→ **WORK REQUIRED**
Set down each entry exactly as given; pictures should not appear in the copy.

== INPUT DATA ==

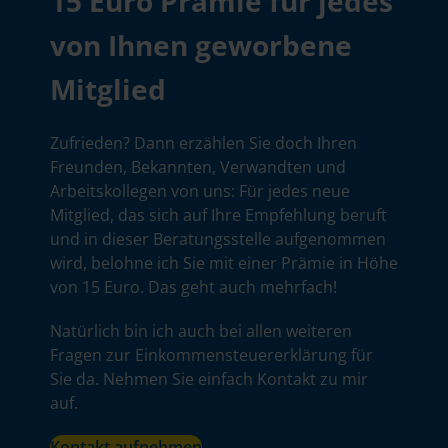
15 Euro Prämie für jedes
von Ihnen geworbene
Mitglied
Zufrieden? Dann erzählen Sie doch Ihren
Freunden, Bekannten, Verwandten und
Arbeitskollegen von uns: Für jedes neue
Mitglied, das sich auf Ihre Empfehlung beruft
und in dieser Beratungsstelle aufgenommen
wird, belohne ich Sie mit einer Prämie in Höhe
von 15 Euro. Das geht auch mehrfach!
Natürlich bin ich auch bei allen weiteren
Fragen zur Einkommensteuererklärung für
Sie da. Nehmen Sie einfach Kontakt zu mir
auf.
Kontakt aufnehmen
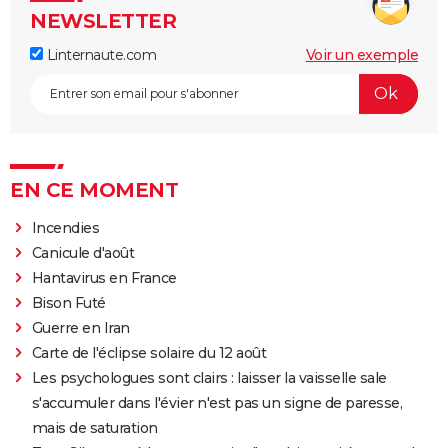
NEWSLETTER
Linternaute.com
Voir un exemple
EN CE MOMENT
Incendies
Canicule d'août
Hantavirus en France
Bison Futé
Guerre en Iran
Carte de l'éclipse solaire du 12 août
Les psychologues sont clairs : laisser la vaisselle sale
s'accumuler dans l'évier n'est pas un signe de paresse,
mais de saturation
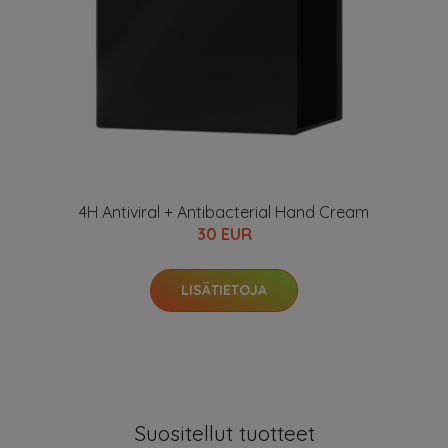
4H Antiviral + Antibacterial Hand Cream
30 EUR
LISÄTIETOJA
Suositellut tuotteet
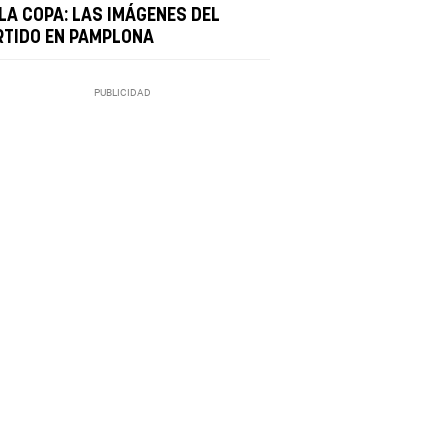
 LA COPA: LAS IMÁGENES DEL
RTIDO EN PAMPLONA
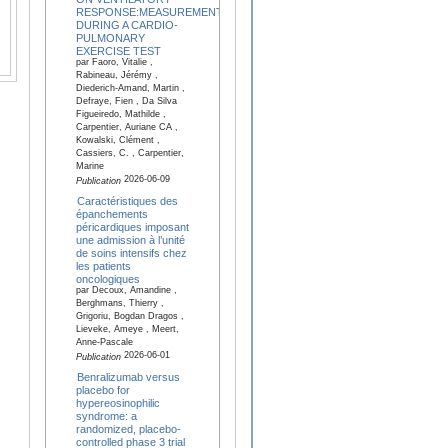
RESPONSE:MEASUREMENTS
DURING A CARDIO-
PULMONARY
EXERCISE TEST
par Faoro, Vitalie ,
Rabineau, Jérémy ,
Diederich-Amand, Martin ,
Defraye, Fien , Da Silva
Figueiredo, Mathilde ,
Carpentier, Auriane CA ,
Kowalski, Clément ,
Cassiers, C. , Carpentier,
Marine
2026-06-09
Publication
Caractéristiques des
épanchements
péricardiques imposant
une admission à l’unité
de soins intensifs chez
les patients
oncologiques
par Decoux, Amandine ,
Berghmans, Thierry ,
Grigoriu, Bogdan Dragos ,
Lieveke, Ameye , Meert,
Anne-Pascale
2026-06-01
Publication
Benralizumab versus
placebo for
hypereosinophilic
syndrome: a
randomized, placebo-
controlled phase 3 trial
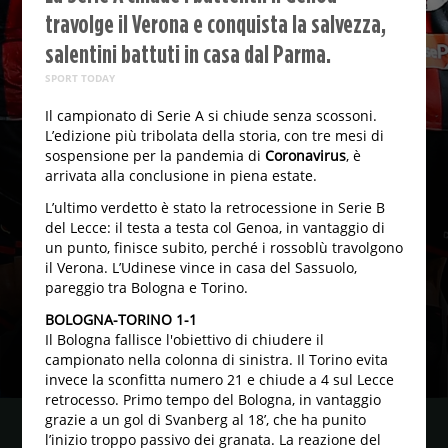
travolge il Verona e conquista la salvezza,
salentini battuti in casa dal Parma.
SPORT TODAY
Il campionato di Serie A si chiude senza scossoni.
L’edizione più tribolata della storia, con tre mesi di
sospensione per la pandemia di
Coronavirus
, è
arrivata alla conclusione in piena estate.
L’ultimo verdetto è stato la retrocessione in Serie B
del Lecce: il testa a testa col Genoa, in vantaggio di
un punto, finisce subito, perché i rossoblù travolgono
il Verona. L’Udinese vince in casa del Sassuolo,
pareggio tra Bologna e Torino.
BOLOGNA-TORINO 1-1
Il Bologna fallisce l'obiettivo di chiudere il
campionato nella colonna di sinistra. Il Torino evita
invece la sconfitta numero 21 e chiude a 4 sul Lecce
retrocesso. Primo tempo del Bologna, in vantaggio
grazie a un gol di Svanberg al 18’, che ha punito
l’inizio troppo passivo dei granata. La reazione del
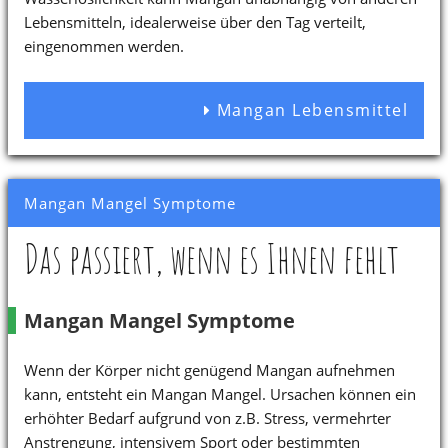
Lebensmitteln, idealerweise über den Tag verteilt,
eingenommen werden.
Mangan Lebensmittel
Mangan Mangel Symptome
Das passiert, wenn es Ihnen fehlt
Mangan Mangel Symptome
Wenn der Körper nicht genügend Mangan aufnehmen
kann, entsteht ein Mangan Mangel. Ursachen können ein
erhöhter Bedarf aufgrund von z.B. Stress, vermehrter
Anstrengung, intensivem Sport oder bestimmten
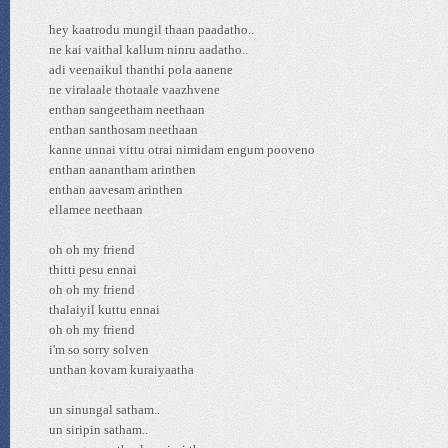
hey kaatrodu mungil thaan paadatho..
ne kai vaithal kallum ninru aadatho..
adi veenaikul thanthi pola aanene
ne viralaale thotaale vaazhvene
enthan sangeetham neethaan
enthan santhosam neethaan
kanne unnai vittu otrai nimidam engum pooveno
enthan aanantham arinthen
enthan aavesam arinthen
ellamee neethaan
oh oh my friend
thitti pesu ennai
oh oh my friend
thalaiyil kuttu ennai
oh oh my friend
i'm so sorry solven
unthan kovam kuraiyaatha
un sinungal satham..
un siripin satham..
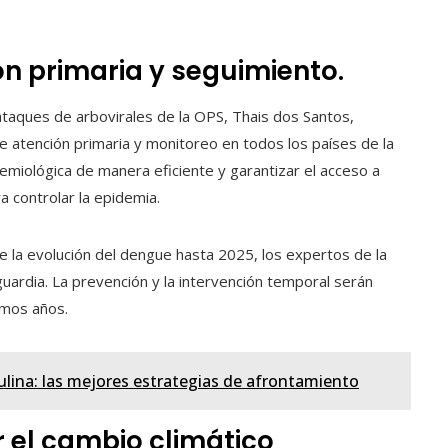
ón primaria y seguimiento.
e ataques de arbovirales de la OPS, Thais dos Santos,
e atención primaria y monitoreo en todos los países de la
emiológica de manera eficiente y garantizar el acceso a
a controlar la epidemia.
la evolución del dengue hasta 2025, los expertos de la
uardia. La prevención y la intervención temporal serán
ximos años.
ulina: las mejores estrategias de afrontamiento
el cambio climático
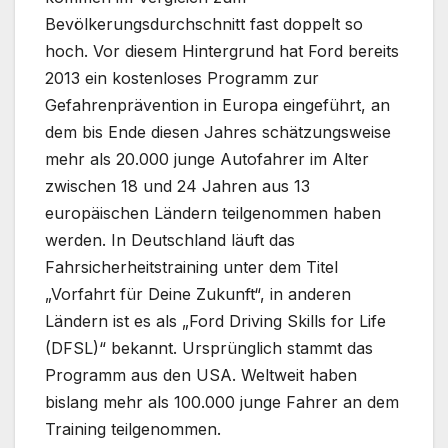
Bevölkerungsdurchschnitt fast doppelt so
hoch. Vor diesem Hintergrund hat Ford bereits
2013 ein kostenloses Programm zur
Gefahrenprävention in Europa eingeführt, an
dem bis Ende diesen Jahres schätzungsweise
mehr als 20.000 junge Autofahrer im Alter
zwischen 18 und 24 Jahren aus 13
europäischen Ländern teilgenommen haben
werden. In Deutschland läuft das
Fahrsicherheitstraining unter dem Titel
„Vorfahrt für Deine Zukunft“, in anderen
Ländern ist es als „Ford Driving Skills for Life
(DFSL)“ bekannt. Ursprünglich stammt das
Programm aus den USA. Weltweit haben
bislang mehr als 100.000 junge Fahrer an dem
Training teilgenommen.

===

→ **OUTPUT OF THE EXERCISE**
15 Euro Prämie für jedes
von Ihnen geworbene
Mitglied
Zufrieden? Dann erzählen Sie doch Ihren
Freunden, Bekannten, Verwandten und
Arbeitskollegen von uns: Für jedes neue
Mitglied, das sich auf Ihre Empfehlung beruft
und in dieser Beratungsstelle aufgenommen
wird, belohne ich Sie mit einer Prämie in Höhe
von 15 Euro. Das geht auch mehrfach!
Natürlich bin ich auch bei allen weiteren
Fragen zur Einkommensteuererklärung für
Sie da. Nehmen Sie einfach Kontakt zu mir
auf.
Kontakt aufnehmen
NEWSLETTER
Linternaute.com
Voir un exemple
EN CE MOMENT
Incendies
Canicule d'août
Hantavirus en France
Bison Futé
Guerre en Iran
Carte de l'éclipse solaire du 12 août
Les psychologues sont clairs : laisser la vaisselle sale
s'accumuler dans l'évier n'est pas un signe de paresse,
mais de saturation
4H Antiviral + Antibacterial Hand Cream
30 EUR
LISÄTIETOJA
Suositellut tuotteet
 LA COPA: LAS IMÁGENES DEL
RTIDO EN PAMPLONA
RESPONSE:MEASUREMENTS
DURING A CARDIO-
PULMONARY
EXERCISE TEST
par Faoro, Vitalie ,
Rabineau, Jérémy ,
Diederich-Amand, Martin ,
Defraye, Fien , Da Silva
Figueiredo, Mathilde ,
Carpentier, Auriane CA ,
Kowalski, Clément ,
Cassiers, C. , Carpentier,
Marine
2026-06-09
Publication
Caractéristiques des
épanchements
péricardiques imposant
une admission à l’unité
de soins intensifs chez
les patients
oncologiques
par Decoux, Amandine ,
Berghmans, Thierry ,
Grigoriu, Bogdan Dragos ,
Lieveke, Ameye , Meert,
Anne-Pascale
2026-06-01
Publication
Benralizumab versus
placebo for
hypereosinophilic
syndrome: a
randomized, placebo-
controlled phase 3 trial
travolge il Verona e conquista la salvezza,
salentini battuti in casa dal Parma.
SPORT TODAY
Il campionato di Serie A si chiude senza scossoni.
L’edizione più tribolata della storia, con tre mesi di
sospensione per la pandemia di
Coronavirus
, è
arrivata alla conclusione in piena estate.
L’ultimo verdetto è stato la retrocessione in Serie B
del Lecce: il testa a testa col Genoa, in vantaggio di
un punto, finisce subito, perché i rossoblù travolgono
il Verona. L’Udinese vince in casa del Sassuolo,
pareggio tra Bologna e Torino.
BOLOGNA-TORINO 1-1
Il Bologna fallisce l'obiettivo di chiudere il
campionato nella colonna di sinistra. Il Torino evita
invece la sconfitta numero 21 e chiude a 4 sul Lecce
retrocesso. Primo tempo del Bologna, in vantaggio
grazie a un gol di Svanberg al 18’, che ha punito
l’inizio troppo passivo dei granata. La reazione del
Lebensmitteln, idealerweise über den Tag verteilt,
eingenommen werden.
Mangan Lebensmittel
Mangan Mangel Symptome
Das passiert, wenn es Ihnen fehlt
Mangan Mangel Symptome
Wenn der Körper nicht genügend Mangan aufnehmen
kann, entsteht ein Mangan Mangel. Ursachen können ein
erhöhter Bedarf aufgrund von z.B. Stress, vermehrter
Anstrengung, intensivem Sport oder bestimmten
hey kaatrodu mungil thaan paadatho..
ne kai vaithal kallum ninru aadatho..
adi veenaikul thanthi pola aanene
ne viralaale thotaale vaazhvene
enthan sangeetham neethaan
enthan santhosam neethaan
kanne unnai vittu otrai nimidam engum pooveno
enthan aanantham arinthen
enthan aavesam arinthen
ellamee neethaan
oh oh my friend
thitti pesu ennai
oh oh my friend
thalaiyil kuttu ennai
oh oh my friend
i'm so sorry solven
unthan kovam kuraiyaatha
un sinungal satham..
un siripin satham..
ón primaria y seguimiento.
e ataques de arbovirales de la OPS, Thais dos Santos,
e atención primaria y monitoreo en todos los países de la
emiológica de manera eficiente y garantizar el acceso a
a controlar la epidemia.
la evolución del dengue hasta 2025, los expertos de la
uardia. La prevención y la intervención temporal serán
ximos años.
ulina: las mejores estrategias de afrontamiento
el cambio climático
Bevölkerungsdurchschnitt fast doppelt so
hoch. Vor diesem Hintergrund hat Ford bereits
2013 ein kostenloses Programm zur
Gefahrenprävention in Europa eingeführt, an
dem bis Ende diesen Jahres schätzungsweise
mehr als 20.000 junge Autofahrer im Alter
zwischen 18 und 24 Jahren aus 13
europäischen Ländern teilgenommen haben
werden. In Deutschland läuft das
Fahrsicherheitstraining unter dem Titel
„Vorfahrt für Deine Zukunft“, in anderen
Ländern ist es als „Ford Driving Skills for Life
(DFSL)“ bekannt. Ursprünglich stammt das
Programm aus den USA. Weltweit haben
bislang mehr als 100.000 junge Fahrer an dem
Training teilgenommen.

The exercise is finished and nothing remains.